Born in 1965, Alastair Galbraith employs amongst his instruments, violin, bagpipes, softly spoken lyrics, organ, and backwards-guitar to create what has been described as "otherworldly" and an "unerringly emotional" sound. Noted American critic Byron Coley has said "his work is filled with beautiful darkness, worthy of classic designation".
His long, consistent career began in the early 1980s, as leader of The Rip, who recorded two EPs for Flying Nun. He later joined other prominent South Island musicians Peter Jefferies, David Mitchell and Robbie Muir to form Plagal Grind, whose self-titled EP is regarded as a masterpiece of extra-academic experimental music.
Alastair's solo work has gained a growing international reputation and is known as a benchmark of excellence for the independent, idiosyncratic mode it operates in. His works have been heralded in critical journals and documented by recordings on prestigious American labels. In his recent work, alongside solo recordings, Alastair collaborates with Bruce Russell in the improvisational group, A Handful of Dust, and with Matt De Gennaro, with whom he creates distinctive 'wire music', using piano wires in a site-specific installation.
His 2004 Radiant CD with Dino Karlis, has been described as "a monstrous collaboration between two of New Zealand's most vital underground musicians". In 2006 the prestigious North American label, Table of the Elements, archivers of such twentieth century musical geniuses as Charlie Patton and Tony Conrad, gave Alastair's solo work the status of contemporary classics by reissuing his albums Morse/Gaudylight and Talisman. Alastair's album of song-based material, the 20-track Orb, was released on his own label Nextbestway, via Global Routes, early in 2008 and received a glowing full-page review in the February edition oficon UK magazine The Wire.

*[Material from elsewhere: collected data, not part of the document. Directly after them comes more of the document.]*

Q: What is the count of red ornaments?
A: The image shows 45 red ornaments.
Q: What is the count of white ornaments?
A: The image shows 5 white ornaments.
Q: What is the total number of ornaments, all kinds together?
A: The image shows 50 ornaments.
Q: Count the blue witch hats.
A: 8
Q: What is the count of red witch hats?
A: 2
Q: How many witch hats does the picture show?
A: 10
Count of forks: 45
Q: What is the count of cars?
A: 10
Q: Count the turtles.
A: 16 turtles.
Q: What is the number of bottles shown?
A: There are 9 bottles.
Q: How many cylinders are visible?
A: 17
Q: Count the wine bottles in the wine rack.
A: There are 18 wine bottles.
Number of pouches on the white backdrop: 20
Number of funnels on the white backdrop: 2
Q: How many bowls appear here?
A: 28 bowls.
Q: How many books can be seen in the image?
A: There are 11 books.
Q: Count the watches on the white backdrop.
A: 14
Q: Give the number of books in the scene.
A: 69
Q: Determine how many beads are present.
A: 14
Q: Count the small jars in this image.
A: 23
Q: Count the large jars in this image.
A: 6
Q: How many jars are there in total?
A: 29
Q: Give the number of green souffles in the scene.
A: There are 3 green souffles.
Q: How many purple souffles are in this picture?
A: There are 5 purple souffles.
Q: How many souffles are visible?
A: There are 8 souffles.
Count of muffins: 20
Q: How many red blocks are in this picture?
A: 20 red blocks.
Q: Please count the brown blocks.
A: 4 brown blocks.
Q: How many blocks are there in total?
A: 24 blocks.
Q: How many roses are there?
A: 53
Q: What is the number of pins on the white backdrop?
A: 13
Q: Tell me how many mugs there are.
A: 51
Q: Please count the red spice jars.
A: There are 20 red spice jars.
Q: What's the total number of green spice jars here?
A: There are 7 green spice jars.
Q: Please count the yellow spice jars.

Alastair received an Arts Foundation Laureate Award in 2006. The Laureate Award is an investment in excellence across a range of art forms for an artist with prominence and outstanding potential for future growth. Their work is rich but their richest work still lies ahead of them. The Award recognises a moment in the artists' career that will allow them to have their next great success.
In 2008 the New York Label Azul Discographica released his collaboration with Bruce Russell - (under the moniker Handful of Dust) - the album Panegyrics.
Alastair is presently constructing a glass 'armonica', an instrument invented in 1761 by Benjamin Franklin. He sourced his materials locally and has given several performances on the not-quite-complete instrument. He is also designing his second "glass tube fire organ". The first is in the collection of the Sarjeant Gallery, Wanganui. The 3 1/2 octave flame organ includes 44 burners which will be mechanically controlled from a keyboard, to produce notes in borosilicate Rijke tubes. The team involved consists of Anne Ryan and Greg Kerr (glass-blowers), Tim Duval-Smith (mechanical engineer) and Alastair Galbraith (musician).
Alastair released his album Mass in July 2010, and it made The Wire's top 50 records of 2010.
Alastair lives at Taieri Mouth near Dunedin with his partner and son.